Exercise objective — Beneath this instruction is a block of data; output from it exactly the lines that run from the one containing "X0070084Y0157274D01*" through the one containing "X0025264Y0157274D02*", inclusive.

Input material —

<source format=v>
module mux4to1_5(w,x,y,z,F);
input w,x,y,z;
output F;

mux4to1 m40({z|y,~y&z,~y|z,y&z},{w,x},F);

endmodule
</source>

==

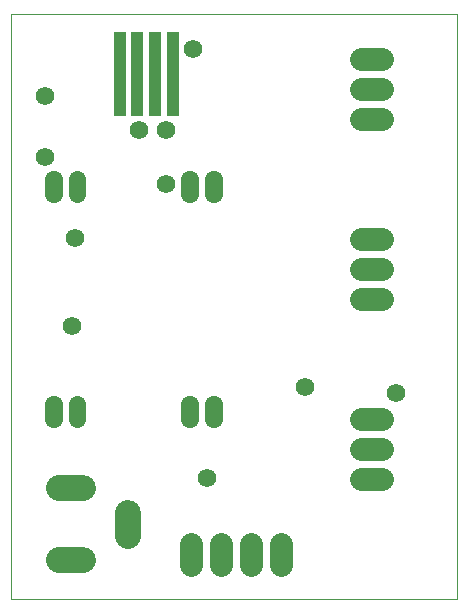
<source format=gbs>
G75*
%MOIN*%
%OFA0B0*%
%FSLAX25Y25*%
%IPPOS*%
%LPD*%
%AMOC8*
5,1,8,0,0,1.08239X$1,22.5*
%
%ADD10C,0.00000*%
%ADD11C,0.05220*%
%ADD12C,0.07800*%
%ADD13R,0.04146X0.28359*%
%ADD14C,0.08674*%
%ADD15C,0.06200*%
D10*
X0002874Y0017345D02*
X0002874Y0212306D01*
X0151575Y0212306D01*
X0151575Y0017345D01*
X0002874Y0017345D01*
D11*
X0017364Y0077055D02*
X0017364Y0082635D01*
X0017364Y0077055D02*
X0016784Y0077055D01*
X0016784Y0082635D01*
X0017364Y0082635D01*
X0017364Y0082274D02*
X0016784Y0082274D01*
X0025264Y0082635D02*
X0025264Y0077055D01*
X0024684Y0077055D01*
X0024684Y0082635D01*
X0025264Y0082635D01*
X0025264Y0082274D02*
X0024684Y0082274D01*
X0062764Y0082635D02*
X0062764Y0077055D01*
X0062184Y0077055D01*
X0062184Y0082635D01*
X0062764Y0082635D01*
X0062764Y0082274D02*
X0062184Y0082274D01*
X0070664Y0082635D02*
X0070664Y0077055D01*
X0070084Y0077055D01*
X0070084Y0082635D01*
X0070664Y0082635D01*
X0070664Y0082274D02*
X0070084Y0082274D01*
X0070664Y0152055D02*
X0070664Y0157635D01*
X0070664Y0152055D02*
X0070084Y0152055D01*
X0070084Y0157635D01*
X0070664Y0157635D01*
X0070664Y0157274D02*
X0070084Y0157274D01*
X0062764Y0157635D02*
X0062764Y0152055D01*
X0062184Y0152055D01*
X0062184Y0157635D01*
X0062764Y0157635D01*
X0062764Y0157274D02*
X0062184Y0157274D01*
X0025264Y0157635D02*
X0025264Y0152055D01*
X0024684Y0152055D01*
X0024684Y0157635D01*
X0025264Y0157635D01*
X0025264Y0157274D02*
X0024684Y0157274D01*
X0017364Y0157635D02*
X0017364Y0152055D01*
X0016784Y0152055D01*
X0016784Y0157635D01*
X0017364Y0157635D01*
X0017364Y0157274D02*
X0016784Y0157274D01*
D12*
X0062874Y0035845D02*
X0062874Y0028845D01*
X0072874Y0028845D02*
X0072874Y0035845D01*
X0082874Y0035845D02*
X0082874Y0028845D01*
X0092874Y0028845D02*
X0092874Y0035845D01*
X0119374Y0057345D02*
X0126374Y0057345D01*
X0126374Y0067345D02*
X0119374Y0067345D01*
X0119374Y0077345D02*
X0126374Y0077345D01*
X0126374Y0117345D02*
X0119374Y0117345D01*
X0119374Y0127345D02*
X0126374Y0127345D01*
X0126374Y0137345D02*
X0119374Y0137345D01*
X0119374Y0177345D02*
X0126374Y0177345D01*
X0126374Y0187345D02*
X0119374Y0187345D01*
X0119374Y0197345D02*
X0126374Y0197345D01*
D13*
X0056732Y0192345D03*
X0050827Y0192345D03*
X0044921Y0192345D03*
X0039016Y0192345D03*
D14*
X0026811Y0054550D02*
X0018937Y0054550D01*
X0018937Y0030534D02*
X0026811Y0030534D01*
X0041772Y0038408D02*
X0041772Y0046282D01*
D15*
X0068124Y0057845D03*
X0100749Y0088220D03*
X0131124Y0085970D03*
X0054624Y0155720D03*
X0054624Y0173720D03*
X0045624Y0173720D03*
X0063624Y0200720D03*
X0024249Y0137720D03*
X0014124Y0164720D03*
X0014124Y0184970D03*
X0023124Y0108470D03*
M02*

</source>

Written answer —
X0070084Y0157274D01*
X0062764Y0157635D02*
X0062764Y0152055D01*
X0062184Y0152055D01*
X0062184Y0157635D01*
X0062764Y0157635D01*
X0062764Y0157274D02*
X0062184Y0157274D01*
X0025264Y0157635D02*
X0025264Y0152055D01*
X0024684Y0152055D01*
X0024684Y0157635D01*
X0025264Y0157635D01*
X0025264Y0157274D02*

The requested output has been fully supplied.